3 years of Little Village
This time three years ago, my youngest child was 5 weeks old, and for a reason I can no longer fathom, I thought it would be a good time to officially launch my ‘evening project’ that I’d been working on with a group of other local Tooting mums for the last few months of my pregnancy.
Little Village launched one Saturday — I still treasure the media coverage in our local paper. We expected to see about 20 families donating. Instead we welcomed over 90 people, and collected 8 car-loads of beautiful donations.
By then we’d already supported our first family, who had lost everything in a house fire. I put out a call on local social media and within 24 hours we had multiple Moses baskets, buggies and piles and piles of clothes and toys, many of them brand new.
Seeing the response confirmed to me that there was a pent up demand for families to support one another, and that all (ha ha) we needed to do was to create a mechanism to make it as easy as possible for parents to do just that.
Anyway, fast forward three years, and thanks to my youngest daughter also turning 3 recently, I received an email from Mumsnet telling me what to expect of this important milestone. It congratulated me on getting through the terrible twos (we haven’t yet), and confidently informed me that we were about to enter a new phase called the ‘magical years’ (we’re still waiting…)
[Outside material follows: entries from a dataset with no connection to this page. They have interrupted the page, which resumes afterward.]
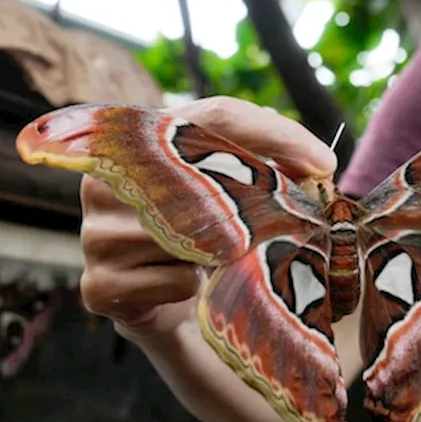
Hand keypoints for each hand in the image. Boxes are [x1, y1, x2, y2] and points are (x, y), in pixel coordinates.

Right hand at [77, 96, 337, 339]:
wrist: (162, 306)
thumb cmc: (204, 234)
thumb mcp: (231, 189)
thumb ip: (266, 160)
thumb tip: (320, 165)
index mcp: (136, 139)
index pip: (214, 115)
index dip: (273, 133)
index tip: (325, 162)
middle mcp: (104, 178)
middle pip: (197, 176)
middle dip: (255, 201)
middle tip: (293, 220)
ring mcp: (95, 234)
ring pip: (185, 236)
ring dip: (221, 252)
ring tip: (216, 257)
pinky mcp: (100, 286)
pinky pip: (174, 281)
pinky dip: (195, 287)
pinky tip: (189, 288)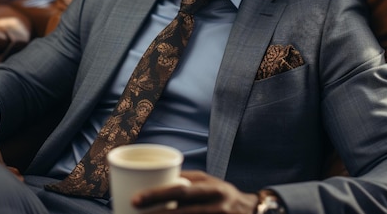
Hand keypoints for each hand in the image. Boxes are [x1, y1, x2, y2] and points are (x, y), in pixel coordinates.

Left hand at [132, 171, 258, 213]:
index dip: (157, 194)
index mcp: (209, 186)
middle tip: (136, 211)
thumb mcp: (207, 183)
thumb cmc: (221, 195)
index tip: (135, 199)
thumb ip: (186, 181)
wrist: (251, 211)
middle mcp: (215, 202)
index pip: (180, 189)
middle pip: (184, 211)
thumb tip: (155, 176)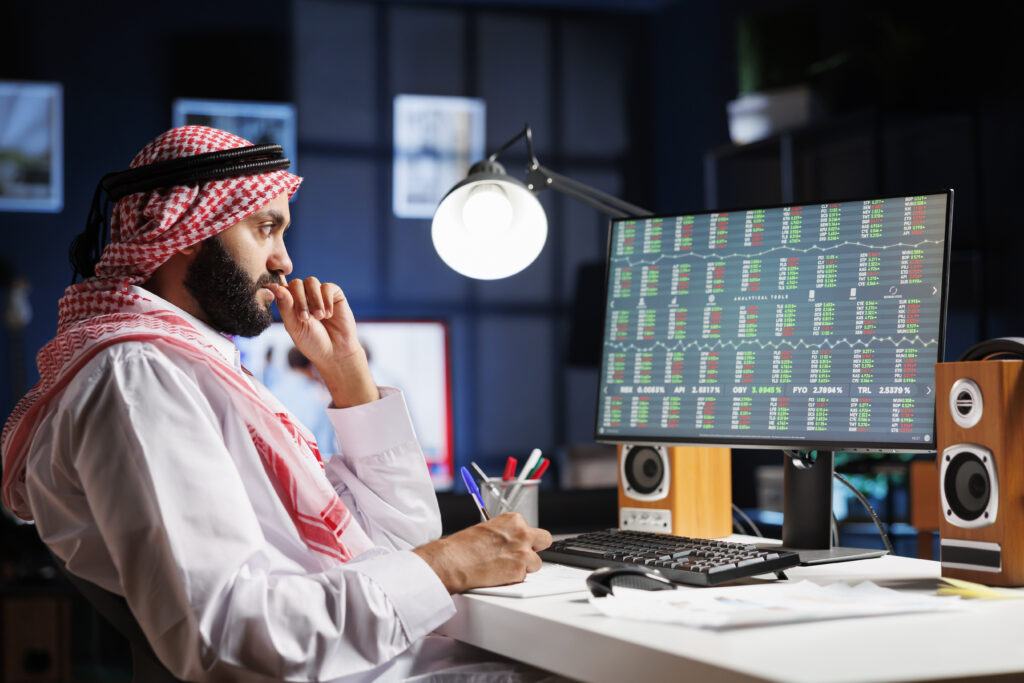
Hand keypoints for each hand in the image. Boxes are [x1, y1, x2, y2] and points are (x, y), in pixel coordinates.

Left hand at [270, 278, 378, 407]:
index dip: (279, 288)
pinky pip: (327, 287)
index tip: (281, 298)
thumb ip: (286, 308)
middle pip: (296, 283)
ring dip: (314, 300)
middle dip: (299, 300)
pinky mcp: (334, 294)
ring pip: (311, 282)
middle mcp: (303, 296)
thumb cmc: (312, 342)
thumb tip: (277, 289)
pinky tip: (329, 315)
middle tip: (305, 318)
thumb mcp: (295, 327)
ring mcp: (318, 294)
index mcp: (289, 304)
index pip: (280, 288)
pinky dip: (327, 301)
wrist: (336, 352)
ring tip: (320, 317)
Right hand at [412, 513, 552, 592]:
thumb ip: (506, 533)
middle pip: (545, 541)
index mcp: (514, 520)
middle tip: (522, 555)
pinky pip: (524, 578)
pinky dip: (513, 579)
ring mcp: (522, 554)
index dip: (525, 539)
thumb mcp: (488, 528)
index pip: (532, 528)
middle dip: (535, 548)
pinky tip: (499, 575)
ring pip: (536, 563)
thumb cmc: (463, 546)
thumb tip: (512, 540)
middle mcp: (522, 534)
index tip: (516, 544)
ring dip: (524, 567)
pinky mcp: (519, 572)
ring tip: (504, 567)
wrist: (453, 562)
Unlike my daughter, Little Village has many parents. Our network of 200 volunteers, our staff team, and our wider supporters have formed an amazingly rich and nurturing family, all playing a vital part in Little Village’s development through those critical first 1000 days of its life. I want to acknowledge everyone who’s joined us. The folding, sorting, delivering, supporting, advocating, fundraising, data entry. It’s been a lot of hard work, all done with total professionalism and commitment. We wouldn’t be where we are now without all these people.
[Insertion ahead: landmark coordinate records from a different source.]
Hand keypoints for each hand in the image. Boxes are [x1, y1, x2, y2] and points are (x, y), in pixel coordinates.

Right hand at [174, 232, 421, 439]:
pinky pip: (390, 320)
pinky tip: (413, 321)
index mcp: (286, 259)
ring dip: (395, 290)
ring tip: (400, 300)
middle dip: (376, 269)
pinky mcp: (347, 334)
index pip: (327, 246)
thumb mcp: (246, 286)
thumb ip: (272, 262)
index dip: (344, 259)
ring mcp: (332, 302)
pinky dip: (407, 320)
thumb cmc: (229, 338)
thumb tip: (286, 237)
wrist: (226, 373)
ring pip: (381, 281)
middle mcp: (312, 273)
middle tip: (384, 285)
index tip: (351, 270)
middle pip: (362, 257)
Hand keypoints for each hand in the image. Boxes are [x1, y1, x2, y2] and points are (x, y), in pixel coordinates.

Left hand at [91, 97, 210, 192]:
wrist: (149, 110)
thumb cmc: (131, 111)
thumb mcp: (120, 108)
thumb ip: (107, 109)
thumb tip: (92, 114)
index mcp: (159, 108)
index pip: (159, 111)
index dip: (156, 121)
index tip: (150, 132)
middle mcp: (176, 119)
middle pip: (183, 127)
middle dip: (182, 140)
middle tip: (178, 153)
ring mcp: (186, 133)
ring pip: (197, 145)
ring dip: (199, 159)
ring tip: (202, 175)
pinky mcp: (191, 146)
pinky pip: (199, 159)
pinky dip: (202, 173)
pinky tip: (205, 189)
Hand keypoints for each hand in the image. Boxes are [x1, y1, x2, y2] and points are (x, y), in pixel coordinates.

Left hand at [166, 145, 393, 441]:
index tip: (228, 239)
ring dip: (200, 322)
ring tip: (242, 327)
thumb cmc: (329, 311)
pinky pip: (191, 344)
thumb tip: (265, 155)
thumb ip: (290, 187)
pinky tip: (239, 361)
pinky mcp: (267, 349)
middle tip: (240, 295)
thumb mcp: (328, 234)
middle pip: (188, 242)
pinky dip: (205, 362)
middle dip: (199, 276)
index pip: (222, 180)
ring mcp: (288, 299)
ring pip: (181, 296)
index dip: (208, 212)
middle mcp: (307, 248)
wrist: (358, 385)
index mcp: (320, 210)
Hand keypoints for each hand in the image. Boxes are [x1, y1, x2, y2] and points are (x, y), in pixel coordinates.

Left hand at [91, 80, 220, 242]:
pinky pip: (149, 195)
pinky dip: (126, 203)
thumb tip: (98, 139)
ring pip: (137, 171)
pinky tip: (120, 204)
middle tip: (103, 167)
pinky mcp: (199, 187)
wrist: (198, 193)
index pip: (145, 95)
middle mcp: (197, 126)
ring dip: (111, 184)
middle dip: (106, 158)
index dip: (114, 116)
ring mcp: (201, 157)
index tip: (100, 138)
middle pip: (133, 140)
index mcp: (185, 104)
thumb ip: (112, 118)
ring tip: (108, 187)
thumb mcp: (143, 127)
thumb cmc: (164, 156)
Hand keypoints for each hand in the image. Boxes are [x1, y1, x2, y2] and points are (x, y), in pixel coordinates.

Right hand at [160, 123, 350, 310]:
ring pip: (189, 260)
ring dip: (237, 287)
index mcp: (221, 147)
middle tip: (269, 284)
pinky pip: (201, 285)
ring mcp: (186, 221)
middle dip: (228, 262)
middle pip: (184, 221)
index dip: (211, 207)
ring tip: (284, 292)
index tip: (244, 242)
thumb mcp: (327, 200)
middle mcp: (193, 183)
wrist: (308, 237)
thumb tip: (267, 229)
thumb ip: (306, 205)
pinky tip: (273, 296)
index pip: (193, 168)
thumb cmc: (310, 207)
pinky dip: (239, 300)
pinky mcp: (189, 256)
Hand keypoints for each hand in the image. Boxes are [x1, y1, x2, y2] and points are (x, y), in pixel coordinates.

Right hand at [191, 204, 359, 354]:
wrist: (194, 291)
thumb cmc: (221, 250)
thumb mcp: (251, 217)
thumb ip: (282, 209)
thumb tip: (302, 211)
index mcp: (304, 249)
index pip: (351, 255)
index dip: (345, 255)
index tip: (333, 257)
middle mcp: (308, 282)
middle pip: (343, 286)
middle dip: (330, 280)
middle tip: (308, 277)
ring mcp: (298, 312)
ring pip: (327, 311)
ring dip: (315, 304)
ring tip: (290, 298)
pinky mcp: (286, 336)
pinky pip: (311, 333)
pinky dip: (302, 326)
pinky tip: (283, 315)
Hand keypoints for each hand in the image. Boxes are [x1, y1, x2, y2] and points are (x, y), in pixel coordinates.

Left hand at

Pretty much everyone who’s been part of our journey can describe a time when they’ve felt the emotional charge around our work. The power of the desire for all kids to have the best possible chance. The love that exudes from the beautiful donations that are passed on to us so carefully. The sadness and anger at how hard life can be as a parent raising your kids with nothing.
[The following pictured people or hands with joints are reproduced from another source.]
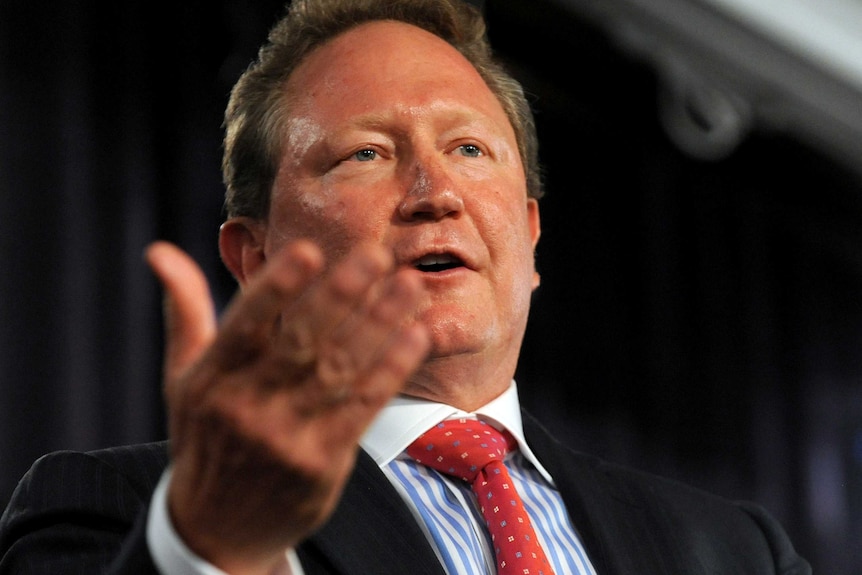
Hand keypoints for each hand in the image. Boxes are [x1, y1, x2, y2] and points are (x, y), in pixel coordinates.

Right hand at [145, 240, 428, 574]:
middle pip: (301, 342)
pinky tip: (415, 337)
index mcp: (211, 379)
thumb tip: (161, 251)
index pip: (245, 325)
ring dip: (379, 324)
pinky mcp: (322, 462)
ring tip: (408, 285)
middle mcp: (247, 406)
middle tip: (376, 255)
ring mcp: (286, 437)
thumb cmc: (205, 437)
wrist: (216, 530)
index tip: (308, 250)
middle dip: (342, 295)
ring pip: (340, 369)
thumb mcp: (183, 378)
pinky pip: (363, 407)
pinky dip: (391, 369)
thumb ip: (184, 312)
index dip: (277, 288)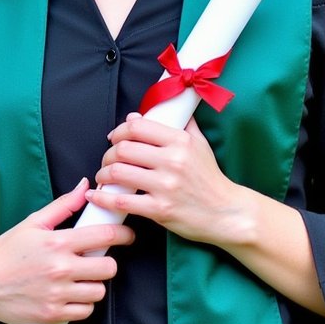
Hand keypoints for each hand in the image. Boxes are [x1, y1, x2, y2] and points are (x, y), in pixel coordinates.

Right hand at [0, 178, 134, 323]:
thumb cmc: (7, 250)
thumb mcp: (34, 222)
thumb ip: (63, 205)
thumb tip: (85, 186)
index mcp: (58, 242)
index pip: (104, 236)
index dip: (123, 234)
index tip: (127, 234)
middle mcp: (60, 269)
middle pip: (108, 268)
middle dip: (108, 262)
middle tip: (98, 259)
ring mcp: (56, 294)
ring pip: (99, 292)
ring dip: (96, 284)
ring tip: (84, 277)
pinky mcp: (51, 314)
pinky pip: (84, 312)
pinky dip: (83, 304)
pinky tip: (74, 294)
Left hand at [89, 114, 248, 246]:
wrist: (227, 212)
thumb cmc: (212, 178)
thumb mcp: (201, 145)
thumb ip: (181, 124)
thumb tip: (154, 111)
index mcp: (180, 141)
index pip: (137, 127)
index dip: (119, 131)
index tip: (114, 138)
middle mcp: (172, 160)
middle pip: (123, 148)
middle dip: (108, 153)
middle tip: (107, 160)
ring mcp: (165, 185)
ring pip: (119, 172)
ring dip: (104, 174)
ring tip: (103, 177)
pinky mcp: (161, 210)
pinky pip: (124, 201)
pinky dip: (105, 199)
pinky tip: (97, 196)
That emotional charge is heightened by the act of giving and receiving help, which is really at the heart of what we do. Think about when you last received help, or when you last gave it. What emotions were present? We are dealing on a daily basis with sadness, shame, anger, defensiveness; also gratitude, overwhelm, relief and happiness.
With all this flying around the room, it’s vitally important that we maintain our deep commitment to dignity. Our currency is kindness. And I believe our true power comes from our total faith that everyone has something to offer and something to give.
The needs people come in with may be material, but through the Little Village community we are able to meet another set of needs, needs that are in fact universal: the need for connection, for confidence and for belonging. Yes, we alleviate material poverty, but we also build community and give people opportunities to thrive. That’s what I love about Little Village, and that’s what other people tell me they love about it too.
So another thing Mumsnet says about turning 3 is that kids enter the ‘why’ phase. It’s curiously apt for Little Village at this point too. 2019 is all about us asking ‘why’. Why do we do things they way we do, and could we do it better, reaching more families, improving our volunteering opportunities? Why do people donate items and money to us, and can we make it even easier? And why, most of all, why is child poverty going up, here, in one of the wealthiest cities in the world, and what can we do to tackle it?
I want to finish this birthday post with an invitation. If you’ve got this far, why don’t you take two minutes to think about a commitment you personally are able to make to Little Village over the rest of this year. It could be starting or continuing to volunteer and donate great quality items. It could be to get your workplace or kids school involved. It could be telling people about our work, or deciding to make a monthly financial donation.
Whatever that commitment is, it matters to us (you can tell me what it is here if you want). I’ve always seen Little Village as movement rather than an organisation — a movement of people who believe every parent should have the right to give their kids the best possible start in life.
Every single person who has been part of Little Village has already played a part in realising that vision for over 2500 families across the capital. I feel very lucky to be part of such a warm, nurturing and powerful community.